There was something different about the Pittsburgh Steelers during the 2018 season — no Le’Veon Bell. The running back stayed away from the team since getting the franchise tag for the second year in a row. His absence included all of the team’s offseason workouts, training camp, the preseason, and then the entire 2018 NFL season. As of Tuesday, Nov. 13 at 4 p.m. ET, Bell made his decision official. He did not report and will not play again until 2019.
When he does take the field next, it will be with a new team. The Steelers had the option to use the franchise tag on Bell again, or the transition tag, but instead they will let him walk in free agency.
With such a long saga, it’s easy to get confused as to what happened. So let’s get you up to speed.
So Le’Veon Bell really skipped an entire season?
He did! Bell had until end of the day on Nov. 13 to show up, or he would not be allowed to play again in 2018, which he did not.
Why didn’t Bell play?
Simple, money. For two years in a row, the Steelers used the franchise tag to retain exclusive rights to the offensive weapon. Although the one-year fully guaranteed deal would have paid him as much as $14.5 million in 2018 (he lost more than $800,000 for every week he was absent), it shorted him the chance to negotiate his worth.
Because he got the tag, Bell’s absence wasn’t a holdout. There was nothing to negotiate. He could have either signed the deal or risked not playing this season.
Instead, Bell’s reasoning for skipping the preseason and then the regular season had more to do with his health. He made it clear that he wants to save some wear and tear on his body before he gets another shot at free agency next spring.
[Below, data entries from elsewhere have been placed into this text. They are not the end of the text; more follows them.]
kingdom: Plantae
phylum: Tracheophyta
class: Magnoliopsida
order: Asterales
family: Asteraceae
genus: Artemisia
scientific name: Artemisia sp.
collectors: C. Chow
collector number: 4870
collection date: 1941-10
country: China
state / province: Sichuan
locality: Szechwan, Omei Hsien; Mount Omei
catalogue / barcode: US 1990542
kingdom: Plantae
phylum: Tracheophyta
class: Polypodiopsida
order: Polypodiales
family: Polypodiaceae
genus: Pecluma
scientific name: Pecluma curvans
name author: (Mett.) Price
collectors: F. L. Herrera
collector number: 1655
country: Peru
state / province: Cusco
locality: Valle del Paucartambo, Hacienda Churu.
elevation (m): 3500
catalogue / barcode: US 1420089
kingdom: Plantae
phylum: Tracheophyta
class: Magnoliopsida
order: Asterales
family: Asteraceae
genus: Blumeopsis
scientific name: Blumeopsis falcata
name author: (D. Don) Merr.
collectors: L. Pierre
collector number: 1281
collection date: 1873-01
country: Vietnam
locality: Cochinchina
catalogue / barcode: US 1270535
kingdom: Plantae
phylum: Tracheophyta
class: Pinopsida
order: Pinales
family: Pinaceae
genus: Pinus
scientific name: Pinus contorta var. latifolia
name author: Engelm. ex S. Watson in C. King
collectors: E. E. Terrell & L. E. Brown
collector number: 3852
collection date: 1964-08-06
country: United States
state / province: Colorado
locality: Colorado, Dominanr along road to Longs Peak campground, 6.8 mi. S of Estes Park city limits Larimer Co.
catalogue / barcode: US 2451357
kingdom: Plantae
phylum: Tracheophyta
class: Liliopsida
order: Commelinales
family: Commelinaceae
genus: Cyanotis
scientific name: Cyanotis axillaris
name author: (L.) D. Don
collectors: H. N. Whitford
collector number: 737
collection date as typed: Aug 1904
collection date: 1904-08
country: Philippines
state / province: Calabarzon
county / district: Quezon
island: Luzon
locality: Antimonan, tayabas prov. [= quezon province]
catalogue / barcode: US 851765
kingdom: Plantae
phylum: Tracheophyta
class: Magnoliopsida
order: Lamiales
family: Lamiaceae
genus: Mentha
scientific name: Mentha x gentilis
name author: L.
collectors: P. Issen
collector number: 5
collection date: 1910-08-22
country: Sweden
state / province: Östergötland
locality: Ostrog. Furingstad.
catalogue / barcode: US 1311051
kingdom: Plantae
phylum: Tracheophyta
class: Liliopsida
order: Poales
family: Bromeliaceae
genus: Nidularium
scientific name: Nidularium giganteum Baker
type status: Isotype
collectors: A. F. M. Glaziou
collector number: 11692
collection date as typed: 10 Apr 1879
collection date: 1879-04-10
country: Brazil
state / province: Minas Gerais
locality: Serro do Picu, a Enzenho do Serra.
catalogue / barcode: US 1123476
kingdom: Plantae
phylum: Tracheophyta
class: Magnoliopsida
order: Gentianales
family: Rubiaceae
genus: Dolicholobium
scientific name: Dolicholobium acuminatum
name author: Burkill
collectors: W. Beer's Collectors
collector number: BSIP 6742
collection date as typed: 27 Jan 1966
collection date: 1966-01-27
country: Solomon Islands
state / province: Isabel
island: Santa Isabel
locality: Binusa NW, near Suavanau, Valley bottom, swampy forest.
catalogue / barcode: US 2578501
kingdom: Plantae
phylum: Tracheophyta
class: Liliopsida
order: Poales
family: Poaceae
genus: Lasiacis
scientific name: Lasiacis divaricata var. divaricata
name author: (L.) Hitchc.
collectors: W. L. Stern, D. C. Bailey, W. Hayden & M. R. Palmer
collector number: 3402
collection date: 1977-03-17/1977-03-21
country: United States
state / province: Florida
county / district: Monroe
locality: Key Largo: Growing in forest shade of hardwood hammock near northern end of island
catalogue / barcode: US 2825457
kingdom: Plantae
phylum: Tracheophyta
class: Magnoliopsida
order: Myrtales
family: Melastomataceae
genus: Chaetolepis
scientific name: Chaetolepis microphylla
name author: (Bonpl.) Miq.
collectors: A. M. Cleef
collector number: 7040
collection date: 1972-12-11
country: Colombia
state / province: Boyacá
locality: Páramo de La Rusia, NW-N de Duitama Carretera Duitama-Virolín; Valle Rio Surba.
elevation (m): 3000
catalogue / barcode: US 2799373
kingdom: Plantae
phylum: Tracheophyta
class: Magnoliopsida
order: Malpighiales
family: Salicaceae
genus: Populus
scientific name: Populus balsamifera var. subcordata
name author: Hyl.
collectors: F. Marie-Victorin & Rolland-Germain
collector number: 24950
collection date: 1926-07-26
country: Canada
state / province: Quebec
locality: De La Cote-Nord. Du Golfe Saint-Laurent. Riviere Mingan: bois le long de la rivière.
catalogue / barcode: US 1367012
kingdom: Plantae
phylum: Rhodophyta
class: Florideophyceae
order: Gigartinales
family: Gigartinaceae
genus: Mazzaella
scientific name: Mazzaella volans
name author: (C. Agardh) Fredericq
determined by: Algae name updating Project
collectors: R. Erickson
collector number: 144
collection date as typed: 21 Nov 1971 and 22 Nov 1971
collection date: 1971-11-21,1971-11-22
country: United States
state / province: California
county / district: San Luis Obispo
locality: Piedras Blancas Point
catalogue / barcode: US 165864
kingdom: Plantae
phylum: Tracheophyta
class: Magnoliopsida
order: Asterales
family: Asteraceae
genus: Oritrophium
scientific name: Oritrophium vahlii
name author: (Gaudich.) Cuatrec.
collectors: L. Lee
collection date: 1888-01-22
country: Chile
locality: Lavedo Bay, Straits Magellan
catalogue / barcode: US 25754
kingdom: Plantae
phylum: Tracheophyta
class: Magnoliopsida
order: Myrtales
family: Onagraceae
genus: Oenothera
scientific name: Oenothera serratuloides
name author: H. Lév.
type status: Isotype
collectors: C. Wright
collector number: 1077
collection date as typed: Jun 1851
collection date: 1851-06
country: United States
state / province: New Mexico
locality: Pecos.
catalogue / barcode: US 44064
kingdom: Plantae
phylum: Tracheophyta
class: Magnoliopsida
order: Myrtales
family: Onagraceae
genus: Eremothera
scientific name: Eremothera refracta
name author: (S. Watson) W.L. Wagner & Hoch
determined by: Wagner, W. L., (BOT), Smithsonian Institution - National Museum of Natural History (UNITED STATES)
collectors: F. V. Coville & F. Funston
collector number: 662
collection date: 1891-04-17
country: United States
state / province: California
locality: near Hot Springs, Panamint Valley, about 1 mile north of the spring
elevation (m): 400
Didn’t Bell and the Steelers negotiate a contract?
They did, but Bell wasn’t happy with the offer and how it was structured.
It sounded like a GREAT offer, $70 million over five years. However, only $10 million was fully guaranteed at signing, which is a common practice for the Steelers. As with most NFL contracts, the devil is in the details. The Steelers could have released him after this season, and he would have earned nothing more on the deal. Or, an injury could have taken millions off the table, so Bell wanted more.
He wanted something more akin to what Todd Gurley got from the Rams. Gurley signed a four-year, $60 million deal with $45 million guaranteed.
So why couldn’t they have just negotiated a new deal?
Because it’s the franchise tag. When a team uses the tag on a player, they have until the middle July of that year to negotiate a long-term deal that replaces the tag.
The Steelers and Bell didn’t get a deal done. The only options available to Bell after that were to sign his one-year franchise tag offer or not sign it and skip part (or all) of the season.
Will the Steelers tag him again in 2019?
Nope. General manager Kevin Colbert said the Steelers won’t give him a third consecutive tag. If they franchise-tagged him again, they’d reportedly have to do it at the quarterback salary number, which means he’d get a one-year, $25 million deal that would be fully guaranteed if he signed it. The team is unwilling to do that.
They could’ve still used the transition tag, but they won’t do that either. That would allow teams to make an offer and give the Steelers the right to match any offer. If another team didn’t make an offer, the transition tag would pay Bell 20 percent more than his previous year salary, which would have been $14.5 million under the franchise tag this year.
So many tags!
What did his teammates think about it?
They actually started out in his corner. But when he told them he’d be back in September and didn’t show, he lost some of their support. Truth be told, it was a very complicated situation between teammates, as retired NFL lineman Geoff Schwartz explained.
Do the Steelers even need him anymore?
Maybe not, though they did miss the playoffs without him.
Still, second-year running back James Conner has filled in nicely in his stead.
Despite missing a few games due to injury, Conner had a great year. He rushed for 973 yards on 215 carries, 12 touchdowns, and a nice 4.5yards per carry. The Steelers also threw Conner the ball 571 times, and he caught 55 of those targets for 497 yards and a touchdown.
Plus, Conner’s rookie contract is very team-friendly.
The Steelers like what they have in Conner and another young running back, Jaylen Samuels.
What’s next for Bell?
Free agency, finally — or at least when the new league year starts on March 13. Go get that bag.